### [Work item]
The lines to retype are the one with "image: /assets/margin-in-design.jpg" and all that follow it to the end of the entries below; copy them exactly and nothing else.

---------------

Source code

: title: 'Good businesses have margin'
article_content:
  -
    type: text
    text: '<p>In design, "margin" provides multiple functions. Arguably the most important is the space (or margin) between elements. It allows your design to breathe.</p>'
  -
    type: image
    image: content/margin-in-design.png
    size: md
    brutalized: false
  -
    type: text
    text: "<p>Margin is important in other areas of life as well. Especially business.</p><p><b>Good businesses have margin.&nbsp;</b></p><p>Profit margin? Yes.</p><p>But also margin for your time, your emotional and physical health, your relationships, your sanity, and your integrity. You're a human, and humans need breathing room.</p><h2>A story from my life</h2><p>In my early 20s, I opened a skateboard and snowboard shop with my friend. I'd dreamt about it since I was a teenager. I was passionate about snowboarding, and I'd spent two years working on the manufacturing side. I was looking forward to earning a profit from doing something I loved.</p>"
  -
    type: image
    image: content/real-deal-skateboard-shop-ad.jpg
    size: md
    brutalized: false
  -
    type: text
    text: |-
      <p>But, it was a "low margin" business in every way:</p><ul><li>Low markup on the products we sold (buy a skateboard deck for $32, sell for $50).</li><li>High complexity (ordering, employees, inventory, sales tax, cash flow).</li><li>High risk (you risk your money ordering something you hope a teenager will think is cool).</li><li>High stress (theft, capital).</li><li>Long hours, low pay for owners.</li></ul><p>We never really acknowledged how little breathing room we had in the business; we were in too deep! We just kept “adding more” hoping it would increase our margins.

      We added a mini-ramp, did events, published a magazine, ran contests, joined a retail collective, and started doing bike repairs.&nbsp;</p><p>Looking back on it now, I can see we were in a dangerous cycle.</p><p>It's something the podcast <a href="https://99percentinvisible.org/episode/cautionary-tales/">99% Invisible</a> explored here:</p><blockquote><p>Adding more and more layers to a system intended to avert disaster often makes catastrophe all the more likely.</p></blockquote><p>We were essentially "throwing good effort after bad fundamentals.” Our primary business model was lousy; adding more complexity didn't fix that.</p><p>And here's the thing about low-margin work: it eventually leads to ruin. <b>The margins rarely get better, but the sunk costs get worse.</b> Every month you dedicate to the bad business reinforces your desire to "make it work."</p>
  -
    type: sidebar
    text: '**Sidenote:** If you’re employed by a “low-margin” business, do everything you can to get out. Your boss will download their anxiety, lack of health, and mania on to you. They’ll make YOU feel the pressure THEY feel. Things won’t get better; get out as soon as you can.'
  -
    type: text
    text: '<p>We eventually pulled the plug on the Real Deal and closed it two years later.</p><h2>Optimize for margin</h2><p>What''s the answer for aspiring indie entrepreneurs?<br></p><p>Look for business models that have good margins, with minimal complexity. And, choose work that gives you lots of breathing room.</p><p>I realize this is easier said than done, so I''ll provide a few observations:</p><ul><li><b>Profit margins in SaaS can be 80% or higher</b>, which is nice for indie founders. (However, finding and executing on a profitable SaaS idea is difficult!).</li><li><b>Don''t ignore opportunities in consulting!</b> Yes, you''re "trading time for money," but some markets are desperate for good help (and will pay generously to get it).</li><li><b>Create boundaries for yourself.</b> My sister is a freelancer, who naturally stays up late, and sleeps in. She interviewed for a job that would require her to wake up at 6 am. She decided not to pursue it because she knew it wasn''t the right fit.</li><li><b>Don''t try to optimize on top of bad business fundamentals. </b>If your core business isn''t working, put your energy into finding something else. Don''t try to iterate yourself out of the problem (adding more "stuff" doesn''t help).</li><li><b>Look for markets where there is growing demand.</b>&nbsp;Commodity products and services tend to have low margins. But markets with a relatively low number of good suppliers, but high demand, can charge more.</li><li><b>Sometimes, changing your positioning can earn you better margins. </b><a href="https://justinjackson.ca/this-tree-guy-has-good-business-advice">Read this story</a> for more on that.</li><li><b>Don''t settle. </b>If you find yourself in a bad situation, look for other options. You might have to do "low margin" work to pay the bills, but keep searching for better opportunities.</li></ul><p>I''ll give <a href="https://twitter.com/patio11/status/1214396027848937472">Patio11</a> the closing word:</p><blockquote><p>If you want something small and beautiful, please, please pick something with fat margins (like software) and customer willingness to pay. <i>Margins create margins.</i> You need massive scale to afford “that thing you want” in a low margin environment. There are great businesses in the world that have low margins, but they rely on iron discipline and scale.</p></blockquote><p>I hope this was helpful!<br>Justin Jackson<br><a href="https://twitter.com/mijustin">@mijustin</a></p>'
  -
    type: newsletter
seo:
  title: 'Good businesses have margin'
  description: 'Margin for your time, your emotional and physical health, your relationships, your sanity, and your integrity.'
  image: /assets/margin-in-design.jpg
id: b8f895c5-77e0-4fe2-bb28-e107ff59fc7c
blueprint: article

---------------

### [Reply]
  image: /assets/margin-in-design.jpg
id: b8f895c5-77e0-4fe2-bb28-e107ff59fc7c
blueprint: article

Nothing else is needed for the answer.